Una ragazza adolescente cerca nel controllo del cibo e dell’alimentazione un elemento di forza e poi lo trova realmente nelle prime fasi dell’anoressia. Col tempo diventando un meccanismo dal quale non si può più uscire subentrano sentimenti di sconforto e tutte le declinazioni da mancanza di autostima e le declinazioni del disturbo.

Nelle fasi prodromiche si acquista forza col pensiero: “non mangio, dimagrisco, ho il controllo del corpo”.

I rischi per il corpo umano

Esistono molti articoli scientifici che spiegano quanto saltare i pasti e privarsi del cibo per periodi prolungati sia dannoso per il corpo umano.

Già a distanza di sei ore dall’ultimo pasto il corpo comincia a fare ricorso al glicogeno, ovvero alle molecole che immagazzinano energia. In questa fase viene prodotto glucosio, ovvero una molecola che viene utilizzata come fonte principale di energia e assorbita nel flusso sanguigno. 

In un normale stato di alimentazione, il glucosio viene quindi utilizzato come fonte di energia primaria, permettendoci di avvertire la sensazione di sazietà. A distanza di sei ore dal pasto, il glucosio non ci da più energie, ed iniziamo ad avvertire la comune sensazione di fame.

Dopo 3 giorni di digiuno, la riserva di glucosio sarà praticamente quasi esaurita, per cui non solo ci sentiremo affamati, ma il nostro corpo comincerà ad entrare in uno stato di chetosi, uno stato che comporta elevati livelli di corpi chetonici nel sistema corpi chetonici verranno utilizzati dal cervello come principale fonte di carburante.

Se il digiuno si protrae per più di 72 ore, si entra nella cosiddetta fase di autofagia, fase durante la quale il corpo consuma i materiali di riserva dell’organismo, e che comporta un progressivo deperimento dei muscoli.

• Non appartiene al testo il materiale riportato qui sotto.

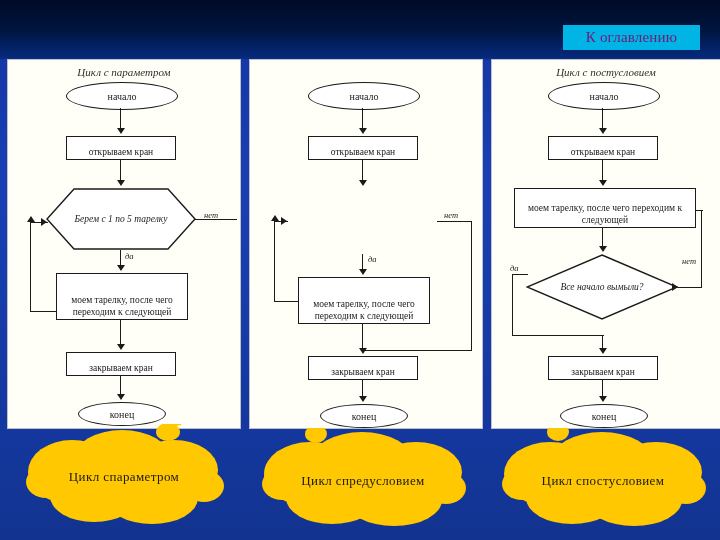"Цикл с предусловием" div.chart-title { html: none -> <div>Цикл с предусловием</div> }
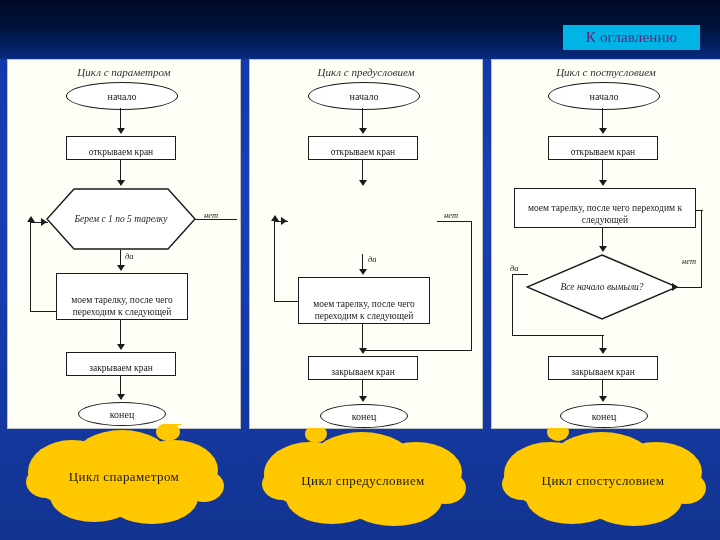"открываем кран" .proc { align-items: flex-end -> flex-start }
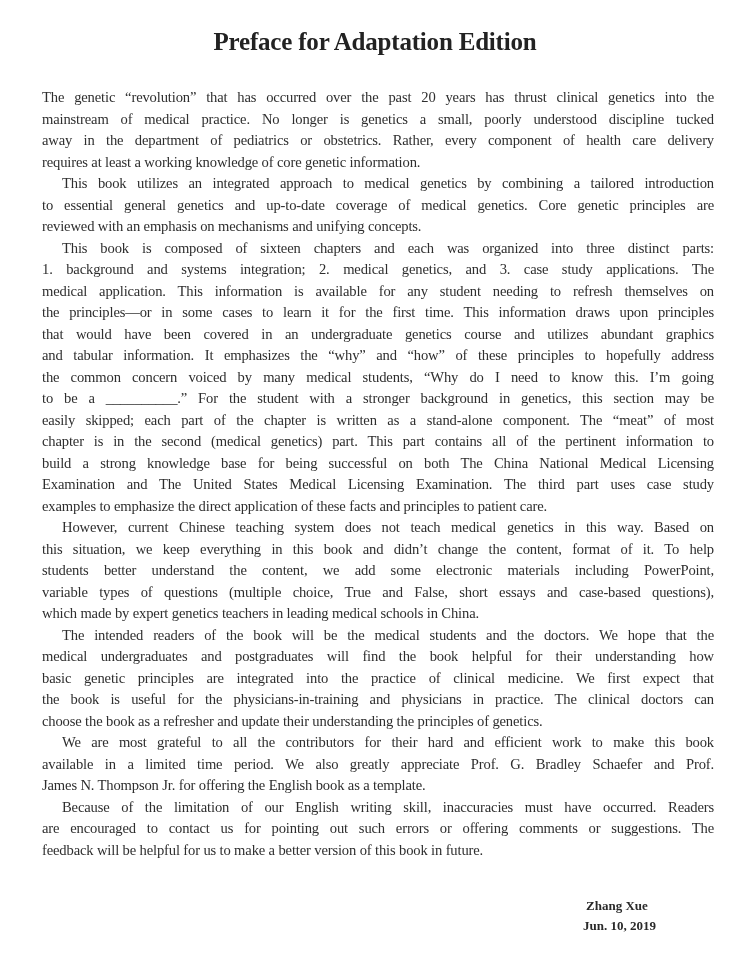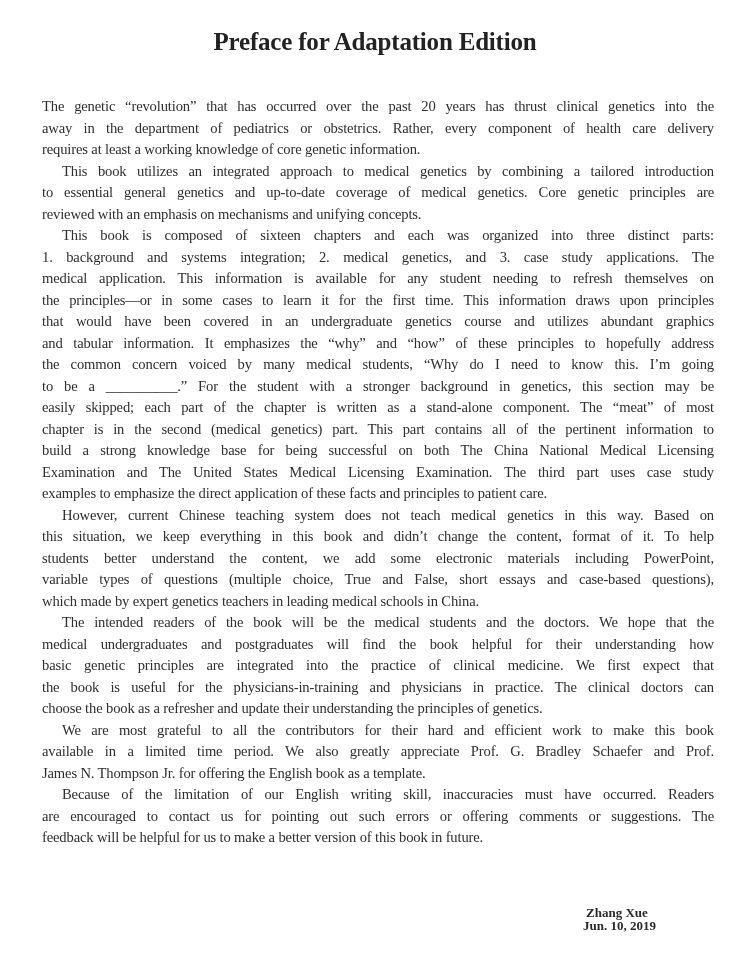"The genetic “revolution” that has" .body { top: 96px -> 87px }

“A noi si impone di fare una sorta di TSO (trattamento sanitario obbligatorio) quando siamo di fronte a una persona che non si alimenta. Dobbiamo forzarla e dichiararla non in grado di intendere e di volere”, racconta Rinaldi. 

“I respiriani possono descrivere questo bisogno di non bere e non mangiare, ma quando vediamo le ragazze anoressiche in condizioni gravissime io dubito che si possa realmente sopravvivere in questa condizione. Una cosa è dire io sono respiriano, una cosa è esserlo”, conclude Rinaldi.